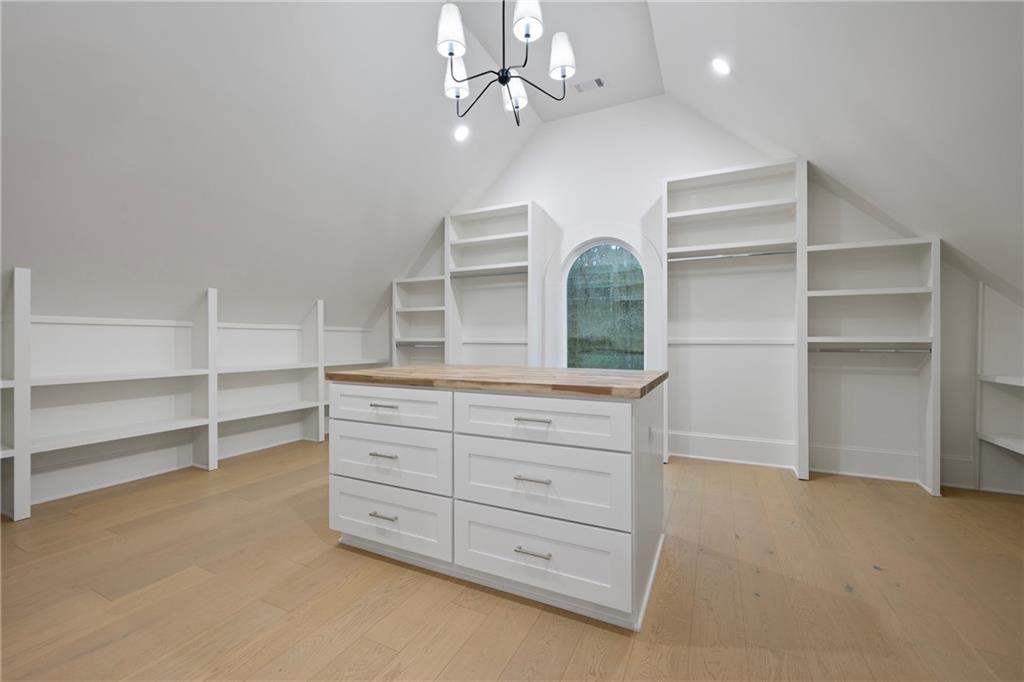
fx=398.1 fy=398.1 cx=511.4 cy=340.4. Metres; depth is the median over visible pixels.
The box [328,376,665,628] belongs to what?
dresser
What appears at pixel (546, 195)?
back wall
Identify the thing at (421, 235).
ceiling
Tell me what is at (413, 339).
shelving unit
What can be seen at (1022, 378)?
right shelving unit
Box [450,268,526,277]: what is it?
closet rod
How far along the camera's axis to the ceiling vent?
3.60 m
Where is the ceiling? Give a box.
[1,0,1023,328]
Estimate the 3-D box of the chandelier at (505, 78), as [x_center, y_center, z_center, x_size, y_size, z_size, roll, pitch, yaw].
[-0.053,-1.794,2.205,0.790,1.105,0.784,0,0,26]
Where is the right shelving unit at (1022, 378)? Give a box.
[974,283,1023,493]
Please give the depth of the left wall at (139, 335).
3.20 m
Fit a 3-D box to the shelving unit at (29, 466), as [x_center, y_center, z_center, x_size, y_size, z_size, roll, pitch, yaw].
[-2.654,0.332,3.368,0.339,1.550,4.369,0,0,26]
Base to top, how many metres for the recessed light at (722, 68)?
0.093 m
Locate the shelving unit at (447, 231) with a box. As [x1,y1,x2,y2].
[445,199,546,366]
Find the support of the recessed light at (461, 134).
in the ceiling
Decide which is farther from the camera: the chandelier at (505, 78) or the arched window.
the arched window
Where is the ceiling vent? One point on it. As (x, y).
(598, 80)
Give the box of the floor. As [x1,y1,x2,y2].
[0,439,1023,681]
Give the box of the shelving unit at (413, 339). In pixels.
[391,275,447,365]
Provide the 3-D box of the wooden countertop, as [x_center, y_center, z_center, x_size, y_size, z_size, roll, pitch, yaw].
[-0.060,0.186,2.240,1.616,0.037,0.959,0,0,26]
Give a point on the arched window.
(634, 261)
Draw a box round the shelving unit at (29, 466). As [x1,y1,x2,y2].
[1,268,389,520]
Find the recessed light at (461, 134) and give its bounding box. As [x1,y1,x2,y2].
[454,124,468,140]
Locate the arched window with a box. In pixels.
[560,239,648,368]
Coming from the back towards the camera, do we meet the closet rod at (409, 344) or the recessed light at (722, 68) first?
the closet rod at (409, 344)
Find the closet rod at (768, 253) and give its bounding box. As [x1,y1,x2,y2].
[667,249,794,262]
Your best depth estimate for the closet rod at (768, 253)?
3.32 m
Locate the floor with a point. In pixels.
(604, 633)
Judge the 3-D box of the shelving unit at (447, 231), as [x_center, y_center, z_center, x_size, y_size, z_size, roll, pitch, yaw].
[-0.222,-0.181,4.505,1.041,2.541,0.403,0,0,26]
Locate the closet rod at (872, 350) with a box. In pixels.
[808,346,931,354]
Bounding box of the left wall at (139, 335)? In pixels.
[0,299,391,508]
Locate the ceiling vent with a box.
[574,77,604,92]
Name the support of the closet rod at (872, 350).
attached to the shelving unit
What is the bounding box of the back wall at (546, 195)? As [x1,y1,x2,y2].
[395,100,984,488]
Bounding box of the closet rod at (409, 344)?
[396,342,443,347]
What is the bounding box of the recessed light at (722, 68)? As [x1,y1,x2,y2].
[711,57,731,74]
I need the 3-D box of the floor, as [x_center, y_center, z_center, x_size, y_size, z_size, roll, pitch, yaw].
[-0.317,1.143,1.805,6.251,0.102,6.011,0,0,26]
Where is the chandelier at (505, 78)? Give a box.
[434,0,577,128]
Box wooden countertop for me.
[325,363,667,397]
☆ ☆ ☆ ☆ ☆ ☆ ☆
EXERCISE DESCRIPTION >> Please output the full listing above exactly, minus any pictures.

RESPONSE AREA >>
fx=398.1 fy=398.1 cx=511.4 cy=340.4. Metres; depth is the median over visible pixels.
The box [328,376,665,628] belongs to what?
dresser
What appears at pixel (546, 195)?
back wall
Identify the thing at (421, 235).
ceiling
Tell me what is at (413, 339).
shelving unit
What can be seen at (1022, 378)?
right shelving unit
Box [450,268,526,277]: what is it?
closet rod
How far along the camera's axis to the ceiling vent?
3.60 m
Where is the ceiling? Give a box.
[1,0,1023,328]
Estimate the 3-D box of the chandelier at (505, 78), as [x_center, y_center, z_center, x_size, y_size, z_size, roll, pitch, yaw].
[-0.053,-1.794,2.205,0.790,1.105,0.784,0,0,26]
Where is the right shelving unit at (1022, 378)? Give a box.
[974,283,1023,493]
Please give the depth of the left wall at (139, 335).
3.20 m
Fit a 3-D box to the shelving unit at (29, 466), as [x_center, y_center, z_center, x_size, y_size, z_size, roll, pitch, yaw].
[-2.654,0.332,3.368,0.339,1.550,4.369,0,0,26]
Base to top, how many metres for the recessed light at (722, 68)?
0.093 m
Locate the shelving unit at (447, 231) with a box. As [x1,y1,x2,y2].
[445,199,546,366]
Find the support of the recessed light at (461, 134).
in the ceiling
Decide which is farther from the camera: the chandelier at (505, 78) or the arched window.
the arched window
Where is the ceiling vent? One point on it. As (x, y).
(598, 80)
Give the box of the floor. As [x1,y1,x2,y2].
[0,439,1023,681]
Give the box of the shelving unit at (413, 339). In pixels.
[391,275,447,365]
Provide the 3-D box of the wooden countertop, as [x_center, y_center, z_center, x_size, y_size, z_size, roll, pitch, yaw].
[-0.060,0.186,2.240,1.616,0.037,0.959,0,0,26]
Give a point on the arched window.
(634, 261)
Draw a box round the shelving unit at (29, 466). As [x1,y1,x2,y2].
[1,268,389,520]
Find the recessed light at (461, 134) and give its bounding box. As [x1,y1,x2,y2].
[454,124,468,140]
Locate the arched window with a box. In pixels.
[560,239,648,368]
Coming from the back towards the camera, do we meet the closet rod at (409, 344) or the recessed light at (722, 68) first?
the closet rod at (409, 344)
Find the closet rod at (768, 253) and give its bounding box. As [x1,y1,x2,y2].
[667,249,794,262]
Your best depth estimate for the closet rod at (768, 253)?
3.32 m
Locate the floor with a point. In pixels.
(604, 633)
Judge the 3-D box of the shelving unit at (447, 231), as [x_center, y_center, z_center, x_size, y_size, z_size, roll, pitch, yaw].
[-0.222,-0.181,4.505,1.041,2.541,0.403,0,0,26]
Locate the closet rod at (872, 350) with a box. In pixels.
[808,346,931,354]
Bounding box of the left wall at (139, 335)? In pixels.
[0,299,391,508]
Locate the ceiling vent with a box.
[574,77,604,92]
Name the support of the closet rod at (872, 350).
attached to the shelving unit
What is the bounding box of the back wall at (546, 195)? As [x1,y1,x2,y2].
[395,100,984,488]
Bounding box of the closet rod at (409, 344)?
[396,342,443,347]
What is the bounding box of the recessed light at (722, 68)? As [x1,y1,x2,y2].
[711,57,731,74]
I need the 3-D box of the floor, as [x_center, y_center, z_center, x_size, y_size, z_size, roll, pitch, yaw].
[-0.317,1.143,1.805,6.251,0.102,6.011,0,0,26]
Where is the chandelier at (505, 78)? Give a box.
[434,0,577,128]
Box wooden countertop for me.
[325,363,667,397]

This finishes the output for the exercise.